**RECORDS TO USE**
########

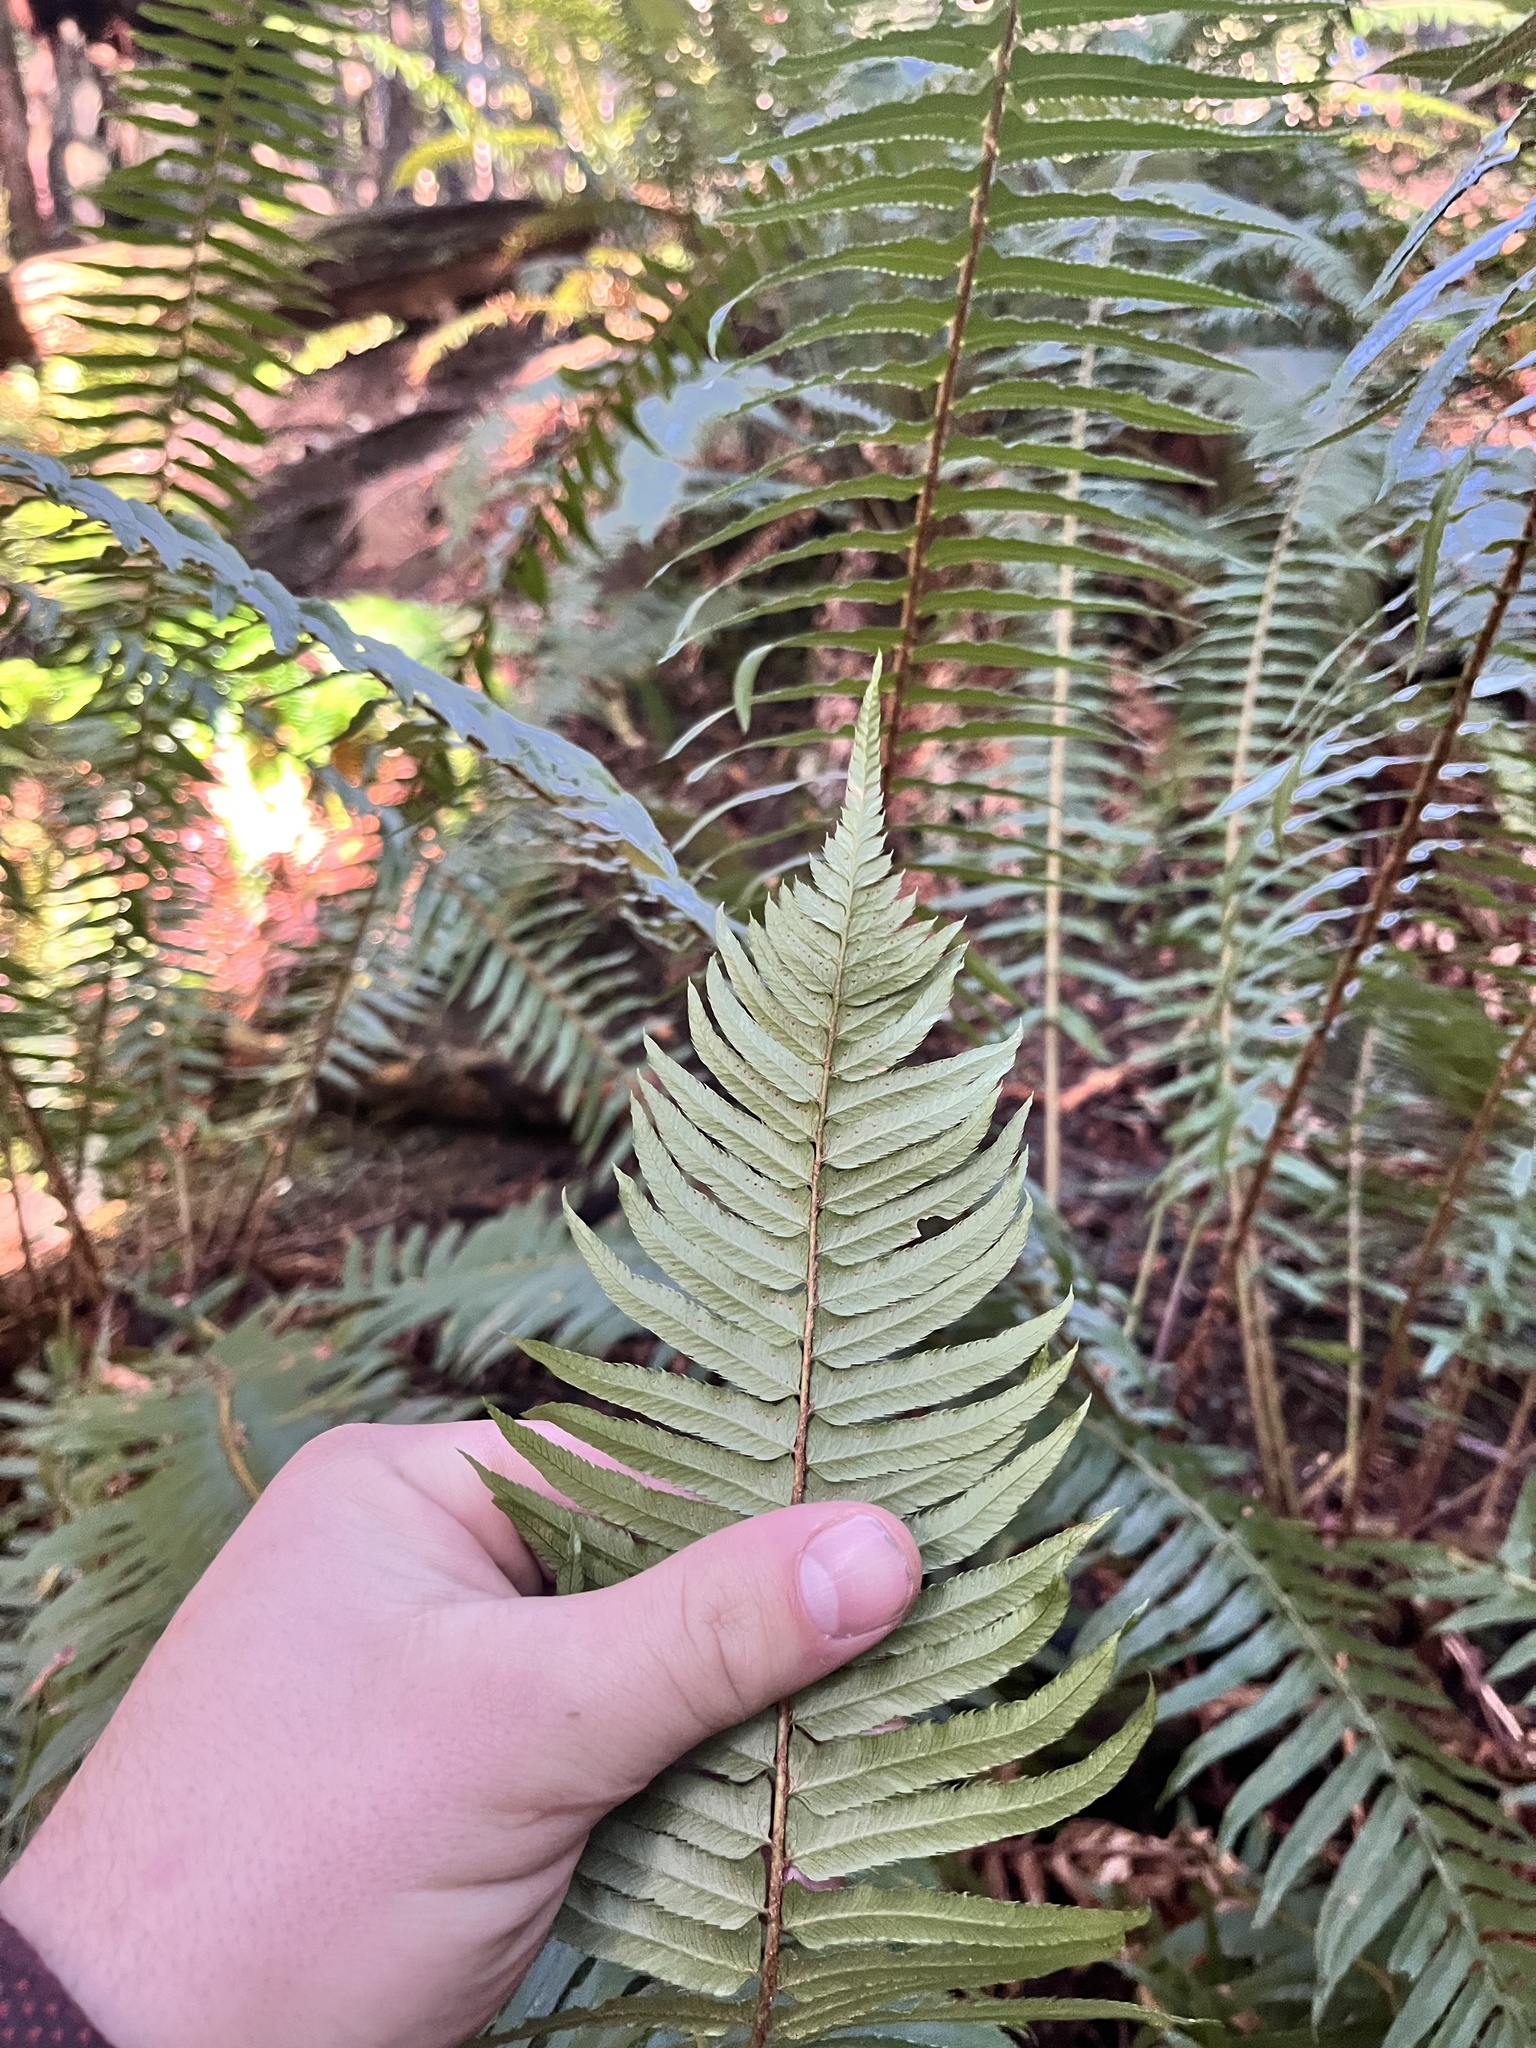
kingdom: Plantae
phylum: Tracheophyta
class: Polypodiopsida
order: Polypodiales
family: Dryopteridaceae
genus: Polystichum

########

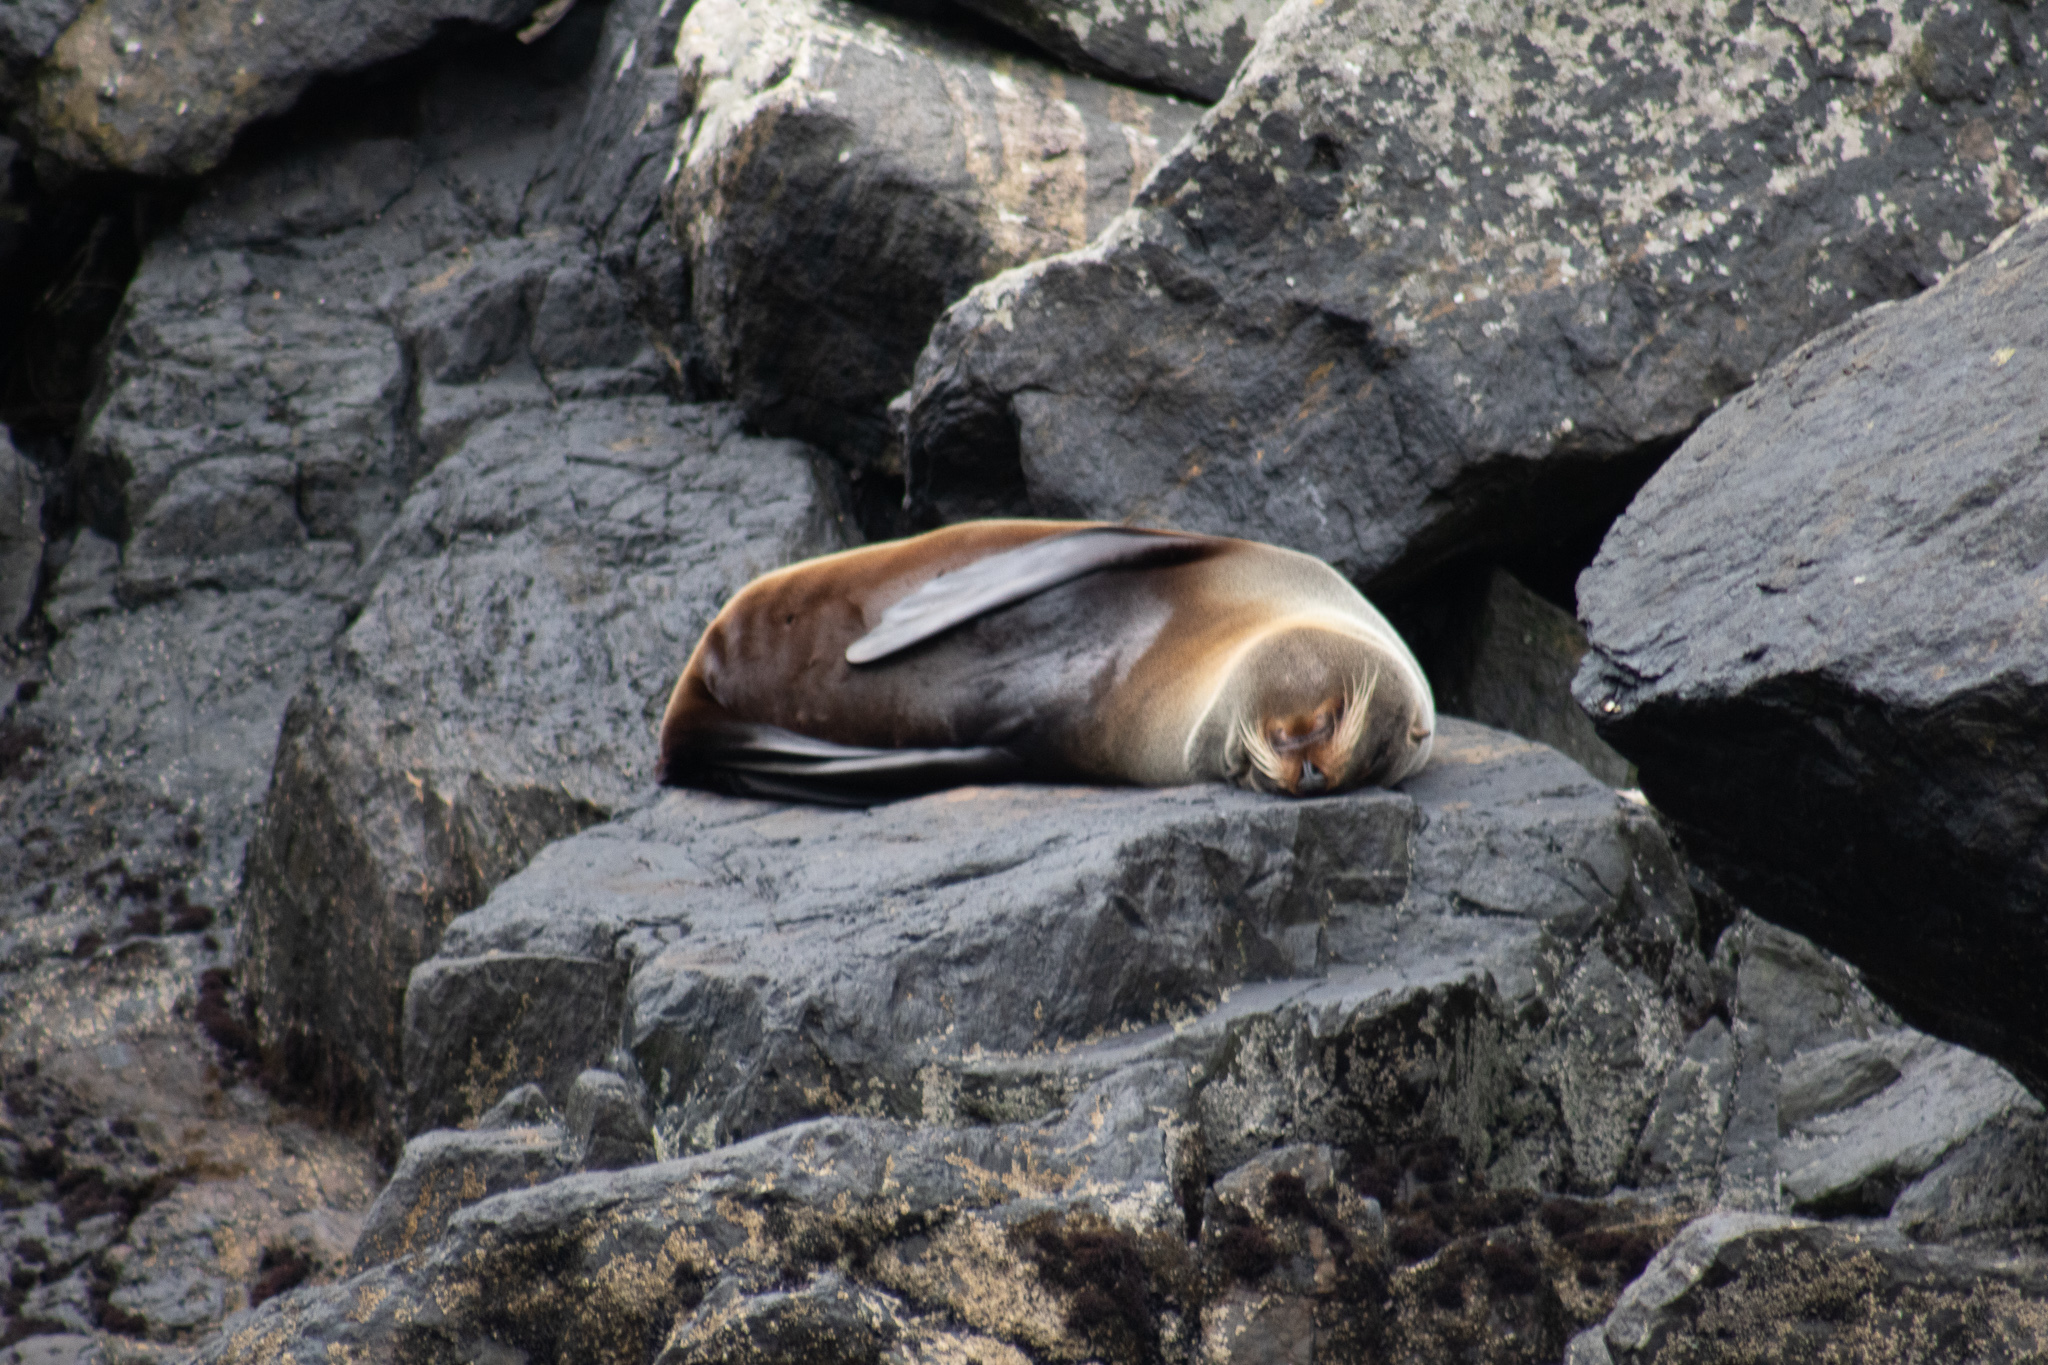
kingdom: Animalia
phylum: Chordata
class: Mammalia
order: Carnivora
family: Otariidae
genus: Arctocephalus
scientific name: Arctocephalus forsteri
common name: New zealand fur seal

########

**WHAT IS REQUIRED**
Pull out the lines starting at the one that contains "kingdom: Animalia" and ending at the one that contains "common name: New zealand fur seal", both included, and copy them unchanged.

**WRITTEN SOLUTION**
kingdom: Animalia
phylum: Chordata
class: Mammalia
order: Carnivora
family: Otariidae
genus: Arctocephalus
scientific name: Arctocephalus forsteri
common name: New zealand fur seal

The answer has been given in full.